#### THE PROBLEM:
Only the lines from the start of the data below through the line that contains "Confocal microscopy images" are to be copied, exactly and without pictures.
======== PROVIDED RECORDS ========
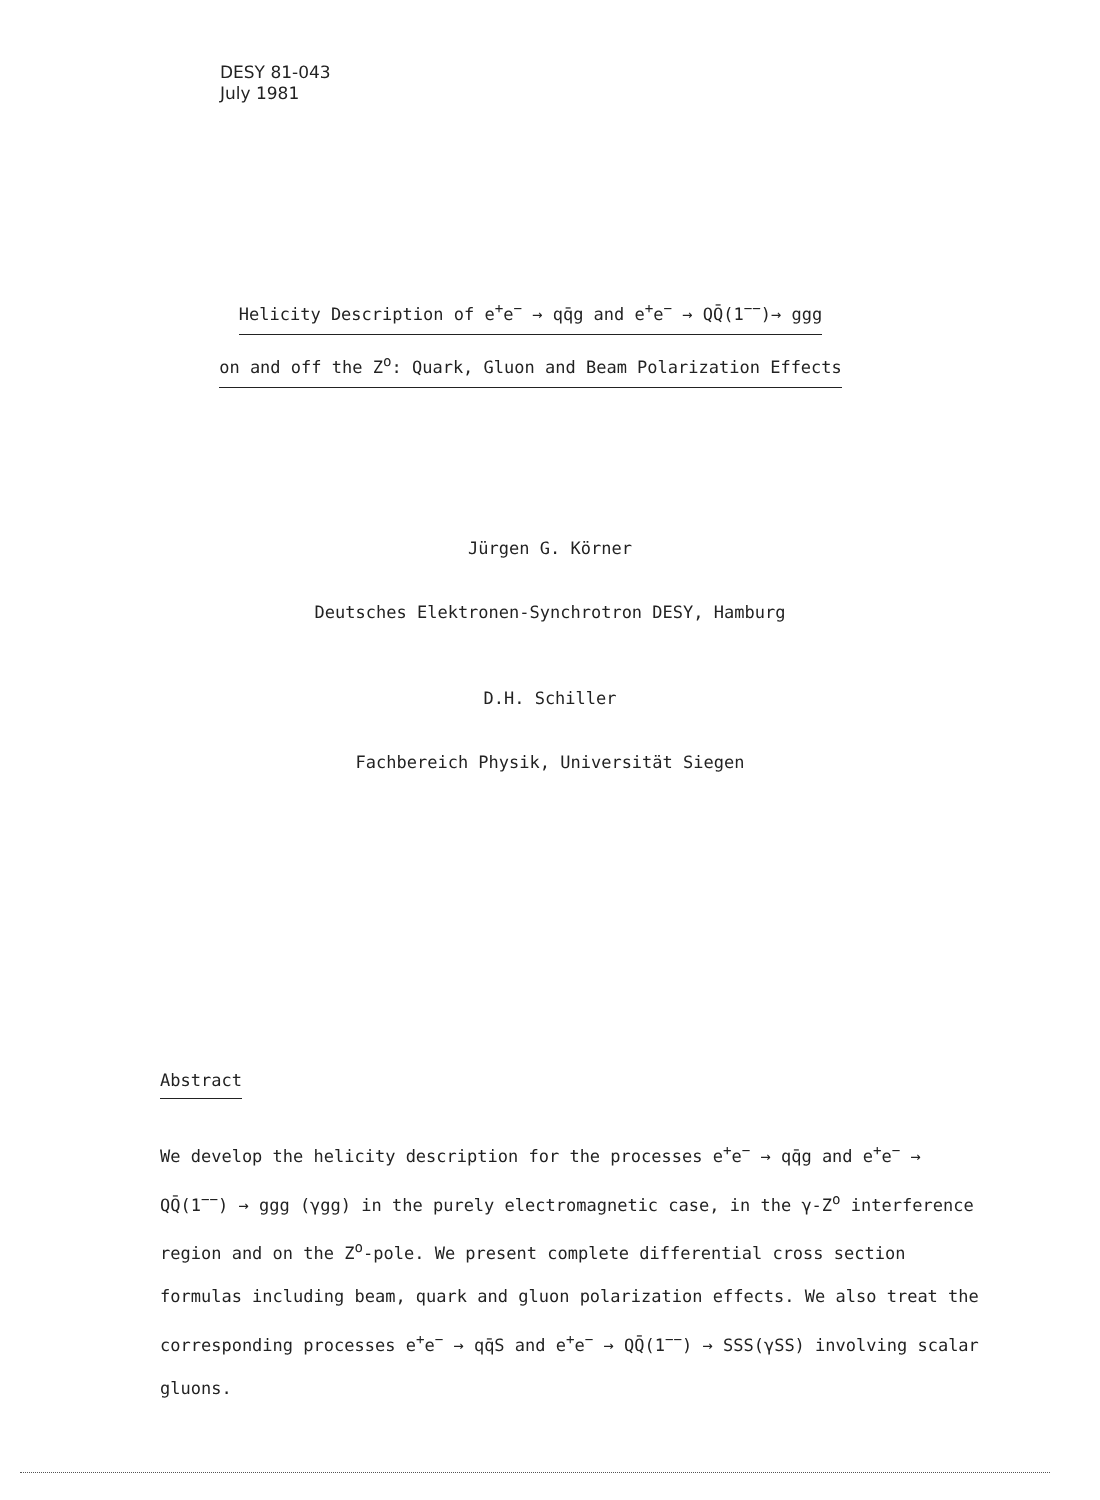DESY 81-043
July 1981
Helicity Description of e<sup>+</sup>e<sup>−</sup> → qq̄g and e<sup>+</sup>e<sup>−</sup> → QQ̄(1<sup>−−</sup>)→ ggg
on and off the Z<sup>o</sup>: Quark, Gluon and Beam Polarization Effects
Jürgen G. Körner
Deutsches Elektronen-Synchrotron DESY, Hamburg
D.H. Schiller
Fachbereich Physik, Universität Siegen
Abstract
We develop the helicity description for the processes e<sup>+</sup>e<sup>−</sup> → qq̄g and e<sup>+</sup>e<sup>−</sup> → QQ̄(1<sup>−−</sup>) → ggg (γgg) in the purely electromagnetic case, in the γ-Z<sup>o</sup> interference region and on the Z<sup>o</sup>-pole. We present complete differential cross section formulas including beam, quark and gluon polarization effects. We also treat the corresponding processes e<sup>+</sup>e<sup>−</sup> → qq̄S and e<sup>+</sup>e<sup>−</sup> → QQ̄(1<sup>−−</sup>) → SSS(γSS) involving scalar gluons.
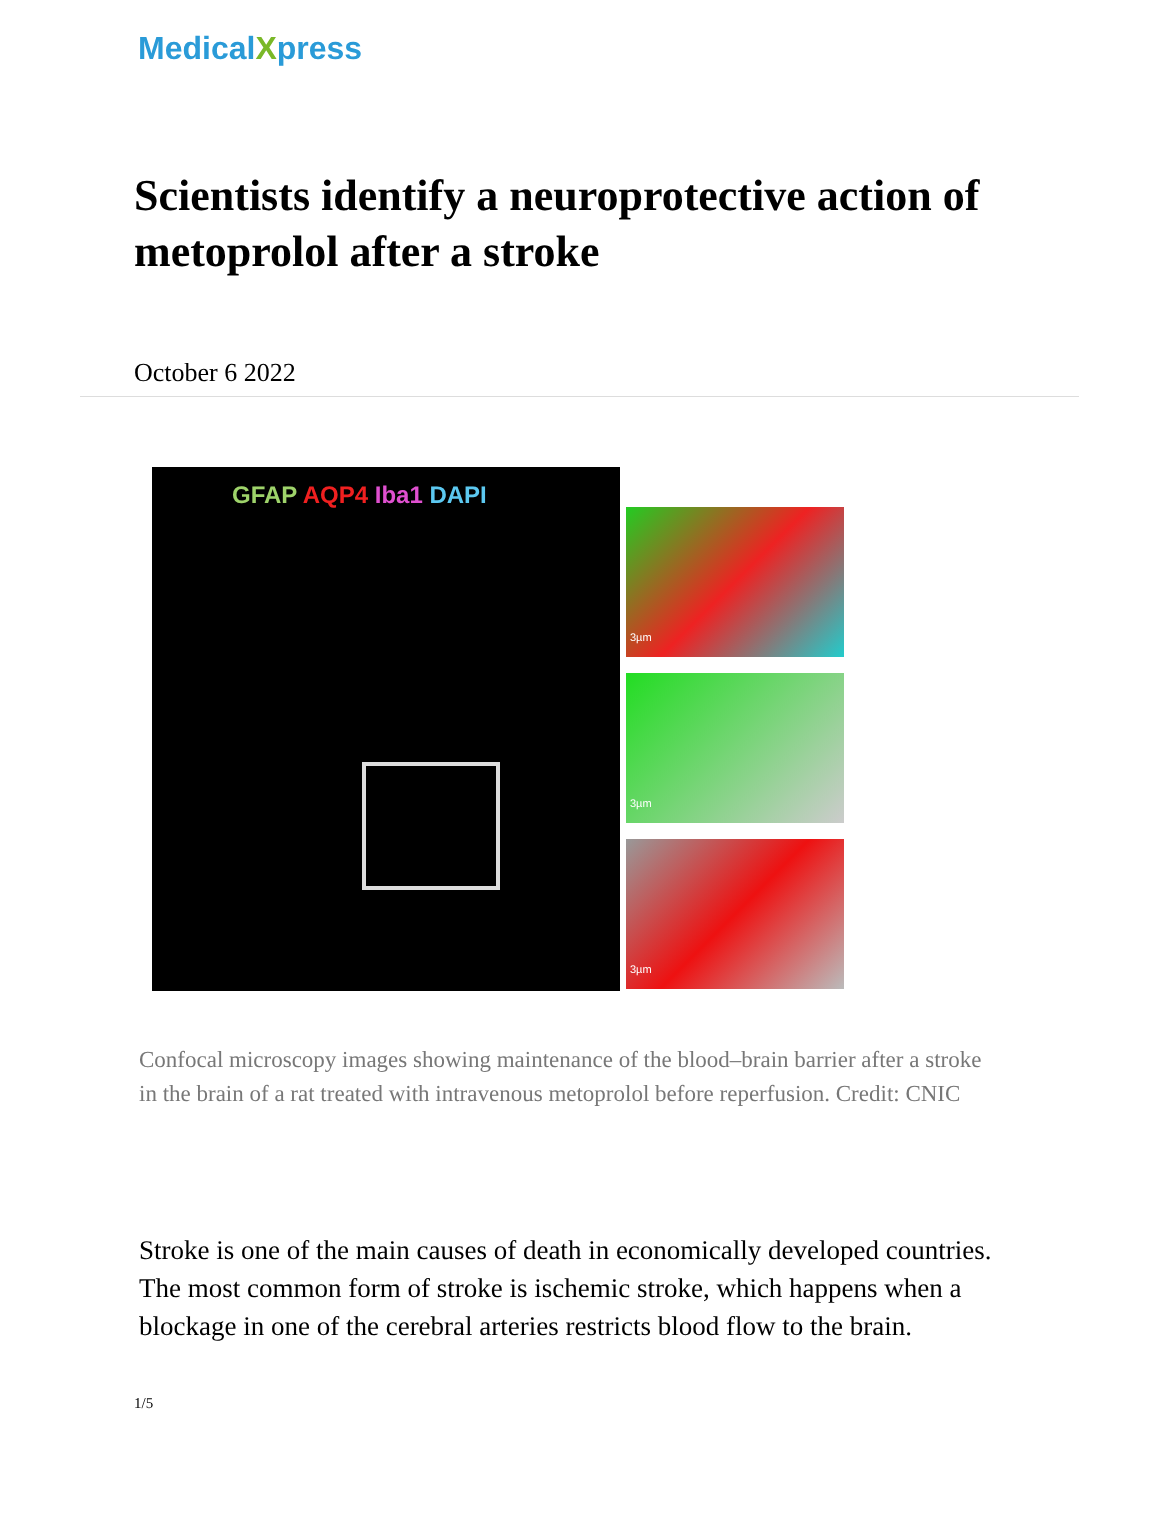MedicalXpress
Scientists identify a neuroprotective action of metoprolol after a stroke
October 6 2022
GFAP AQP4 Iba1 DAPI
3µm
3µm
3µm
Confocal microscopy images showing maintenance of the blood–brain barrier after a stroke in the brain of a rat treated with intravenous metoprolol before reperfusion. Credit: CNIC
Stroke is one of the main causes of death in economically developed countries. The most common form of stroke is ischemic stroke, which happens when a blockage in one of the cerebral arteries restricts blood flow to the brain.
1/5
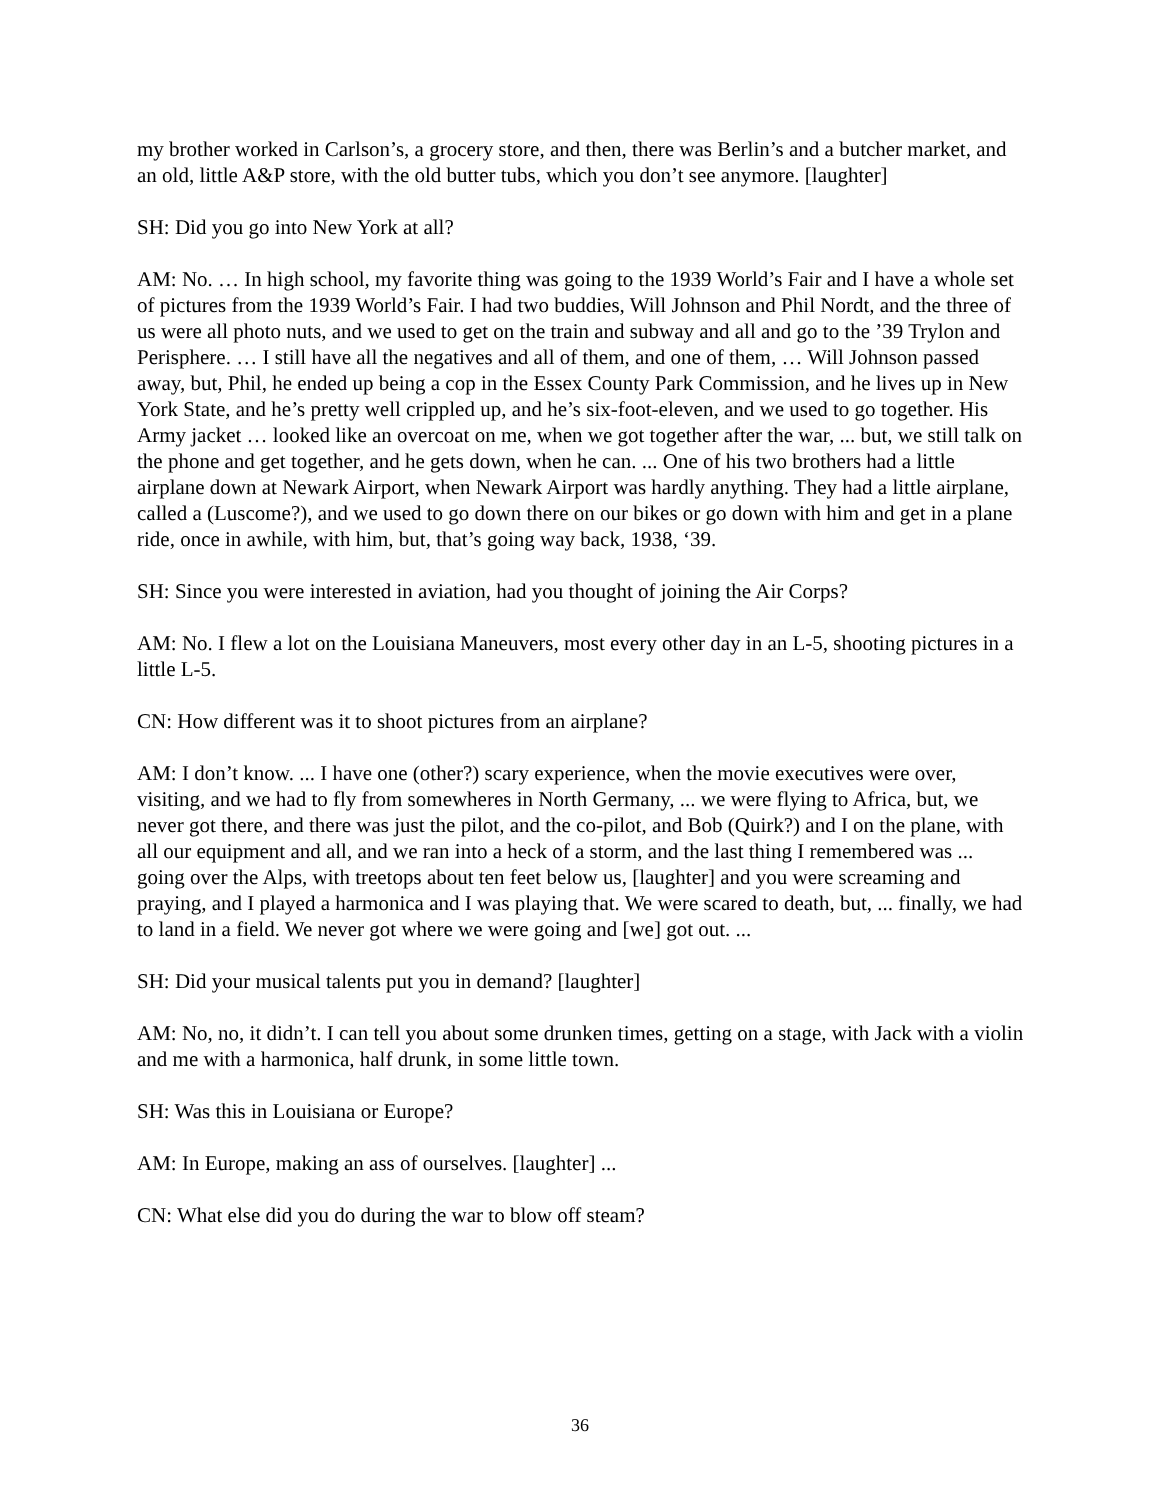my brother worked in Carlson’s, a grocery store, and then, there was Berlin’s and a butcher market, and an old, little A&P store, with the old butter tubs, which you don’t see anymore. [laughter]
SH: Did you go into New York at all?
AM: No. … In high school, my favorite thing was going to the 1939 World’s Fair and I have a whole set of pictures from the 1939 World’s Fair. I had two buddies, Will Johnson and Phil Nordt, and the three of us were all photo nuts, and we used to get on the train and subway and all and go to the ’39 Trylon and Perisphere. … I still have all the negatives and all of them, and one of them, … Will Johnson passed away, but, Phil, he ended up being a cop in the Essex County Park Commission, and he lives up in New York State, and he’s pretty well crippled up, and he’s six-foot-eleven, and we used to go together. His Army jacket … looked like an overcoat on me, when we got together after the war, ... but, we still talk on the phone and get together, and he gets down, when he can. ... One of his two brothers had a little airplane down at Newark Airport, when Newark Airport was hardly anything. They had a little airplane, called a (Luscome?), and we used to go down there on our bikes or go down with him and get in a plane ride, once in awhile, with him, but, that’s going way back, 1938, ‘39.
SH: Since you were interested in aviation, had you thought of joining the Air Corps?
AM: No. I flew a lot on the Louisiana Maneuvers, most every other day in an L-5, shooting pictures in a little L-5.
CN: How different was it to shoot pictures from an airplane?
AM: I don’t know. ... I have one (other?) scary experience, when the movie executives were over, visiting, and we had to fly from somewheres in North Germany, ... we were flying to Africa, but, we never got there, and there was just the pilot, and the co-pilot, and Bob (Quirk?) and I on the plane, with all our equipment and all, and we ran into a heck of a storm, and the last thing I remembered was ... going over the Alps, with treetops about ten feet below us, [laughter] and you were screaming and praying, and I played a harmonica and I was playing that. We were scared to death, but, ... finally, we had to land in a field. We never got where we were going and [we] got out. ...
SH: Did your musical talents put you in demand? [laughter]
AM: No, no, it didn’t. I can tell you about some drunken times, getting on a stage, with Jack with a violin and me with a harmonica, half drunk, in some little town.
SH: Was this in Louisiana or Europe?
AM: In Europe, making an ass of ourselves. [laughter] ...
CN: What else did you do during the war to blow off steam?
36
========
#### SOLUTION TO THIS TASK:
DESY 81-043
July 1981
Helicity Description of e<sup>+</sup>e<sup>−</sup> → qq̄g and e<sup>+</sup>e<sup>−</sup> → QQ̄(1<sup>−−</sup>)→ ggg
on and off the Z<sup>o</sup>: Quark, Gluon and Beam Polarization Effects
Jürgen G. Körner
Deutsches Elektronen-Synchrotron DESY, Hamburg
D.H. Schiller
Fachbereich Physik, Universität Siegen
Abstract
We develop the helicity description for the processes e<sup>+</sup>e<sup>−</sup> → qq̄g and e<sup>+</sup>e<sup>−</sup> → QQ̄(1<sup>−−</sup>) → ggg (γgg) in the purely electromagnetic case, in the γ-Z<sup>o</sup> interference region and on the Z<sup>o</sup>-pole. We present complete differential cross section formulas including beam, quark and gluon polarization effects. We also treat the corresponding processes e<sup>+</sup>e<sup>−</sup> → qq̄S and e<sup>+</sup>e<sup>−</sup> → QQ̄(1<sup>−−</sup>) → SSS(γSS) involving scalar gluons.
MedicalXpress
Scientists identify a neuroprotective action of metoprolol after a stroke
October 6 2022
GFAP AQP4 Iba1 DAPI
3µm
3µm
3µm
Confocal microscopy images showing maintenance of the blood–brain barrier after a stroke in the brain of a rat treated with intravenous metoprolol before reperfusion. Credit: CNIC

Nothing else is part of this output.